Why RSUs are left out of this decision
A frequent source of confusion is whether restricted stock units qualify for an 83(b) election. They do not. The election applies to property you receive and own, such as a restricted stock award or shares from an early-exercised option, where you hold actual stock subject to a vesting condition. RSUs are a contractual promise to deliver shares later, not present ownership, so there is nothing to make the election on until the units settle into real shares. If your equity is RSUs, this tool is the wrong one; you are taxed on the value at settlement as ordinary income and there is no early-payment lever to pull. Knowing which instrument you actually hold is the first step, because the entire 83(b) strategy hinges on having genuine stock with a low current value.
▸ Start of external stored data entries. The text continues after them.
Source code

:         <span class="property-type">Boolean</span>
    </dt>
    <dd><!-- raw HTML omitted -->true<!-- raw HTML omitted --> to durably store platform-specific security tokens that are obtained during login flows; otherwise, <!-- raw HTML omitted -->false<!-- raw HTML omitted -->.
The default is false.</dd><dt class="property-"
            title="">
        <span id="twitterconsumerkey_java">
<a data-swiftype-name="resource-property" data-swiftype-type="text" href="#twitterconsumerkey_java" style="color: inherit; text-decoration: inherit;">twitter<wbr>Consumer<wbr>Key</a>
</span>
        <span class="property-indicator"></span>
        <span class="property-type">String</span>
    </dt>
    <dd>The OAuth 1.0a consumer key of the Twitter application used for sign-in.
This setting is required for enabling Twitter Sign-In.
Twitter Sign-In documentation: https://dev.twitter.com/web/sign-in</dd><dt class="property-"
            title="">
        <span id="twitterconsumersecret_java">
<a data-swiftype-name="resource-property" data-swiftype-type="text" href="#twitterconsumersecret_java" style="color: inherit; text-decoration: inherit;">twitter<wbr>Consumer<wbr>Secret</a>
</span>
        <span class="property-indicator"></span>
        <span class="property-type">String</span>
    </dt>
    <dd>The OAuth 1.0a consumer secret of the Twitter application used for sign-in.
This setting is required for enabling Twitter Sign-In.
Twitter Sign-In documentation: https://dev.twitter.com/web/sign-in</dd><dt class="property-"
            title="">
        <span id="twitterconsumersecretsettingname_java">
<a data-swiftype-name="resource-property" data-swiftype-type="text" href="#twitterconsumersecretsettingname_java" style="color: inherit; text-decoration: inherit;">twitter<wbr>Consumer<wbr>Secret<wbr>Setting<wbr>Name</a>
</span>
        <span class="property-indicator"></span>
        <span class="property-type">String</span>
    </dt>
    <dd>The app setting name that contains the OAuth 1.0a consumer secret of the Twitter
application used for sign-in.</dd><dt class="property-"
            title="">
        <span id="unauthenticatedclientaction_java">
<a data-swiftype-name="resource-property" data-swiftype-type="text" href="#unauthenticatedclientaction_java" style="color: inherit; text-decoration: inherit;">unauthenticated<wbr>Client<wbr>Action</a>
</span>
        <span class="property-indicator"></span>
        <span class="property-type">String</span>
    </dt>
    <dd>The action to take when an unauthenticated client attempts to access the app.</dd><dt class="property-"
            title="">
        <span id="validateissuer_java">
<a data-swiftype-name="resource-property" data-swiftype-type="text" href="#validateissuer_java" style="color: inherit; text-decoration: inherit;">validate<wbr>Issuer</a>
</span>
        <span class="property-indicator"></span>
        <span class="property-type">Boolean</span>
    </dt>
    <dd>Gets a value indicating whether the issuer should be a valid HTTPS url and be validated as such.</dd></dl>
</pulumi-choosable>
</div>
The downside nobody mentions until it hurts
The election is a wager, and it is non-refundable. If you pay tax up front and the company folds, you cannot claw that money back. If you leave before your shares vest, you forfeit stock you already paid tax on. The penny-strike founder above has almost nothing at risk because the upfront tax is zero, but an early-exercising employee with a real bargain element could write a meaningful check now for shares that may never become liquid. The election shines brightest when the current spread is small; the bigger that spread, the larger the bet you are placing on the company's survival.
Practical questions
What is the deadline, exactly?
Thirty days from the date you receive the restricted stock or early-exercise the option. The deadline is statutory and unforgiving. Mail it certified with a return receipt, keep a copy for your records, and include another copy with that year's tax return. There is no late-filing relief if you miss it.
Does an 83(b) help with the long-term capital gains holding period?
Yes. Filing starts your capital gains holding clock at the grant date rather than at each vesting event. That makes it far easier to clear the one-year mark for long-term treatment by the time you sell, which is part of why early founders almost always file.